Of 1578 articles identified, 17 were selected for final analysis. The pooled prevalence of PH in these studies was 25.5% (95%CI: 17.4%–35.8%). Subgroup analysis was carried out for age, gender, region, year of publication, risk of bias and etiology of PH.

Research conclusions

This article highlights the increasing prevalence of PH in children with DS. This is accounted for by the high prevalence of underlying CHDs in these children. In order to improve the care given and reduce the disease burden, the attending pediatrician has a crucial role in being aware of this morbid disease and to channel his/her efforts towards routine screening of PH, earlier diagnosis and successful management.

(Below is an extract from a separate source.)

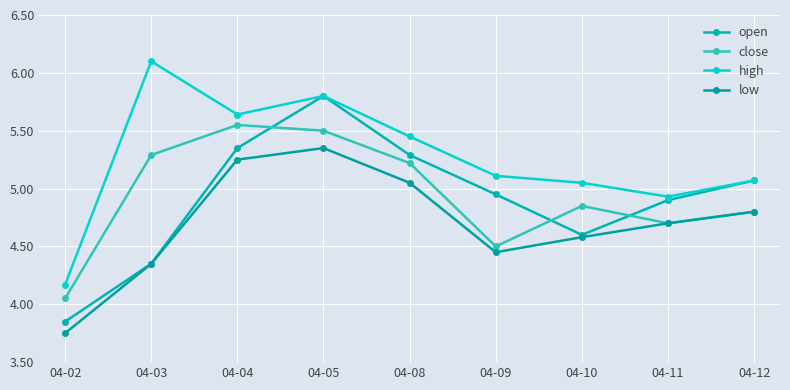

Rank the series by their maximum value, from highest to lowest.

high, open, close, low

In addition, there should be early routine echocardiographic screening in children with DS even in the absence of CHDs. Community-based studies with a larger sample size of children with DS may be carried out to better characterize the epidemiology and underlying etiology of PH in DS. Our study reinforces what is already known and provides, in addition, reliable information about the prevalence of PH in DS.

Research perspectives

Further studies are required to better characterize the epidemiology, underlying etiology, pathogenesis and risk factors of PH in children with DS.